**Set problem**
From the passage on historic buildings in Stans below, copy word for word everything from "The Convent St." down to "to the nearby Capucin monastery.".

The Parish church, St. Peter und Paul was built from 1641 until 1647 by the architect Jakob Berger. The church was constructed in an early-Baroque style, while the bell tower is an older Romanesque structure. The three nave Basilica was built south of the earlier church, though the older bell tower dates from this previous church. The interior is decorated in white, gold and black. The simple interior ornamentation comes from Lombardy while there altar figures were done by Georg Allhelg. Next to the church is a two-story chapel and ossuary for the nearby Capucin monastery.
A Capucin monastery was established in Stans in 1583 by Melchior Lussy, who had been sent to the Council of Trent. Initially there was resistance to the poverty, simple habits and beards of this order of Counter-Reformation monks. In 1777 the monks opened a Latin school, which was suppressed from 1798 until 1803 under the Helvetic Republic. The Kollegium St. Fidelis was built by the monks in 1895 and purchased by the canton in 1988. The monastery church was built in 1683 and renovated in 1980. In 1956 a memorial tablet to Melchoir Lussy was placed near the gate of the monastery.
The Convent St. Klara was founded by Katharina and Maria Gut in 1618. The buildings were built from 1621-25. In 1799 Heinrich Pestalozzi established his orphanage and school in the convent buildings. The convent church (built in 1723) is a simple structure with an ornate altar by Johann Ritz and a mystical altar painting by Johannes Brandenburg. The church was renovated in 1980. From the convent cemetery a path leads to the nearby Capucin monastery.
A portion of the Winkelriedhaus (Winkelried House) was once home to the Winkelried family, though Arnold von Winkelried (if he existed) did not live in it. The oldest part of the structure dates from the middle of the 15th Century. The early house was an unusually tall and large half timbered (German: fachwerk, Alemannic German: Riegelbau) building, which was known throughout much of central Switzerland. However, it was not owned by the Winkelrieds for very long; in 1541 the Lussy family purchased the house. Under Melchior Lussy the Gothic building was renovated over a period of 50 years into a much larger, Renaissance mansion. In 1766 the Landammann (Chief Magistrate) Jost Remigi Trachsler bought the house. During much of the second half of the 18th Century he had the Winkelriedhaus renovated and added a number of rococo frescos on the walls of the house. In 1815, the Kayser family bought the house, which they held until 1974 when it was given to the canton. It was restored from 1983 until 1991 and since then has been the home of the Museum für Kultur und Brauchtum.

**Record excerpts**

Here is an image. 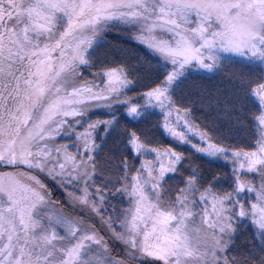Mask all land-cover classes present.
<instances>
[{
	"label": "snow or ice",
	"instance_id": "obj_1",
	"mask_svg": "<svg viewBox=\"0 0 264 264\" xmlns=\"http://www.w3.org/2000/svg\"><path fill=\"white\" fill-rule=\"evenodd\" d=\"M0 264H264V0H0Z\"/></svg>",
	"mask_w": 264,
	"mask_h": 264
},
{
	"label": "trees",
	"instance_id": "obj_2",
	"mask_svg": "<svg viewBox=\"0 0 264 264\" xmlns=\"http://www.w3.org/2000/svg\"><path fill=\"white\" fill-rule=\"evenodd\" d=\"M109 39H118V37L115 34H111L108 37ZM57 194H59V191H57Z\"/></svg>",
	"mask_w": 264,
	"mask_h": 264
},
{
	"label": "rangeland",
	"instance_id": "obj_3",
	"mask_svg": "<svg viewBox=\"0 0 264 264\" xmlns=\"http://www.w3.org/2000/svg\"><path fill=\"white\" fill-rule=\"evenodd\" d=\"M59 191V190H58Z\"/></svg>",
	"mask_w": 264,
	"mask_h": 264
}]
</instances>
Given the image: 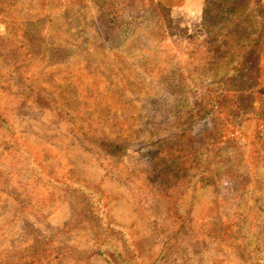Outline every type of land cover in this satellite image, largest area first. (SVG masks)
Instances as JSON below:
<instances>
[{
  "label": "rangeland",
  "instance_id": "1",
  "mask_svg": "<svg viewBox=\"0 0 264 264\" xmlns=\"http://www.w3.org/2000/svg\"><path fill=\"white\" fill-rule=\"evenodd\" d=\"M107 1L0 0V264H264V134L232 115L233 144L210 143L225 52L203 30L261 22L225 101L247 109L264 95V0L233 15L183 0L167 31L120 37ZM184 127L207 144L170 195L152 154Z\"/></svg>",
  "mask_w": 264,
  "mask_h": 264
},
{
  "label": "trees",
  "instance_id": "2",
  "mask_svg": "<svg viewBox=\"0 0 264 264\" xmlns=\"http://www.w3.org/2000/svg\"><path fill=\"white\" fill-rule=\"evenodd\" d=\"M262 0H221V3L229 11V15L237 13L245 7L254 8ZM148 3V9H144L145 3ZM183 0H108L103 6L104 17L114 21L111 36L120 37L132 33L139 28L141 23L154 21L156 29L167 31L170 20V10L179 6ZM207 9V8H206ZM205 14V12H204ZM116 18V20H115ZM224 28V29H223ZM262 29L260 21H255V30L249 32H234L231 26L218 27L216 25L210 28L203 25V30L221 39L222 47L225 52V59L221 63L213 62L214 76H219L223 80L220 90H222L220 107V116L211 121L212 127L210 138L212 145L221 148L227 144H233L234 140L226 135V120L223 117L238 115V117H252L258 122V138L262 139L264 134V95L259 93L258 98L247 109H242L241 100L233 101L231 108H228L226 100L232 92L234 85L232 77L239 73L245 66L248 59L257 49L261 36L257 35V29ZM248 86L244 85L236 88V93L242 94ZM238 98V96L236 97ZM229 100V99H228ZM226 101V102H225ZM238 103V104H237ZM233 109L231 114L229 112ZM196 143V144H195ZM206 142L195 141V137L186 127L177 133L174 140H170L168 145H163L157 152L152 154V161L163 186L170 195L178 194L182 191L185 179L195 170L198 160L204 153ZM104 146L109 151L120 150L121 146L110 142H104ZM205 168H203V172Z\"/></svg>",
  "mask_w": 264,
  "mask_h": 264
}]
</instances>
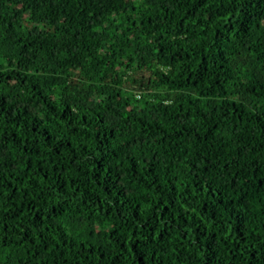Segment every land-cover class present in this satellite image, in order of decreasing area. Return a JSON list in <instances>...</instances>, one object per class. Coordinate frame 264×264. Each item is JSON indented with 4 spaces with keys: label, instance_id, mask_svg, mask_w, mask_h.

...

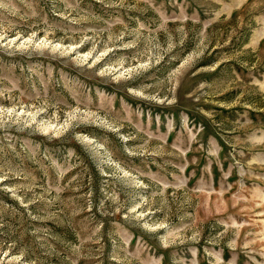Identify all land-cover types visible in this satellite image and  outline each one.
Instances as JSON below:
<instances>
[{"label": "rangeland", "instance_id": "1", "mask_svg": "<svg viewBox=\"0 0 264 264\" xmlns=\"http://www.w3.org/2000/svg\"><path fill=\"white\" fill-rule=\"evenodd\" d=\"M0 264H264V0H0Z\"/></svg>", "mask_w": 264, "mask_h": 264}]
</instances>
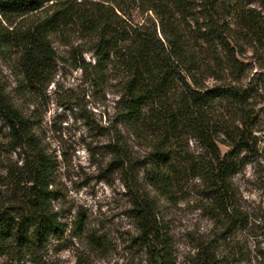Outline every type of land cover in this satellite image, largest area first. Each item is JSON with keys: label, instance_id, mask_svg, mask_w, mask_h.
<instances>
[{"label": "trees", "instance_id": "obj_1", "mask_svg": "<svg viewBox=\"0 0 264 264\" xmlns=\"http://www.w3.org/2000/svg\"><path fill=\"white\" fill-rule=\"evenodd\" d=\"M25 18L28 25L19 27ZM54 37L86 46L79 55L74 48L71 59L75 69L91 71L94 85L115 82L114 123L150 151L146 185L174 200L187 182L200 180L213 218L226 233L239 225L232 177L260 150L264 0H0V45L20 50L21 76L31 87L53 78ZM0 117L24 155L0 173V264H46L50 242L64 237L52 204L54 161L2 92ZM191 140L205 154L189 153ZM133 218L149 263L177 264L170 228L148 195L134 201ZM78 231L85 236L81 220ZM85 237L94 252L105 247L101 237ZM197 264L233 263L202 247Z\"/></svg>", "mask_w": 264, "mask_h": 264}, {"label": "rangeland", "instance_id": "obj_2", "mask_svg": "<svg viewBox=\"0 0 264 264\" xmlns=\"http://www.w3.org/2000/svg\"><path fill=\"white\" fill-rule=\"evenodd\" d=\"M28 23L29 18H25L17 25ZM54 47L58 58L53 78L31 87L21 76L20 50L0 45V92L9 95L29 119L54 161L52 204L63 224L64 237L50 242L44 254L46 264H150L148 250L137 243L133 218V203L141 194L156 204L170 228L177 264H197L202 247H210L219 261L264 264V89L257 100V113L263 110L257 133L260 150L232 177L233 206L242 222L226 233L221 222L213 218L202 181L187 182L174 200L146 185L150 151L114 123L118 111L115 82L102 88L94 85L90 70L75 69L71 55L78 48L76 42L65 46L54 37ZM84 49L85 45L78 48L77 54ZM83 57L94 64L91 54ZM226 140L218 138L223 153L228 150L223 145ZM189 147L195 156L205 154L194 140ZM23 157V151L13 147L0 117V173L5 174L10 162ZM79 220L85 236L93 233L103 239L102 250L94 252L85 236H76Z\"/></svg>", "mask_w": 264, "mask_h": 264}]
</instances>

**Complete answer**
The Convent St. Klara was founded by Katharina and Maria Gut in 1618. The buildings were built from 1621-25. In 1799 Heinrich Pestalozzi established his orphanage and school in the convent buildings. The convent church (built in 1723) is a simple structure with an ornate altar by Johann Ritz and a mystical altar painting by Johannes Brandenburg. The church was renovated in 1980. From the convent cemetery a path leads to the nearby Capucin monastery.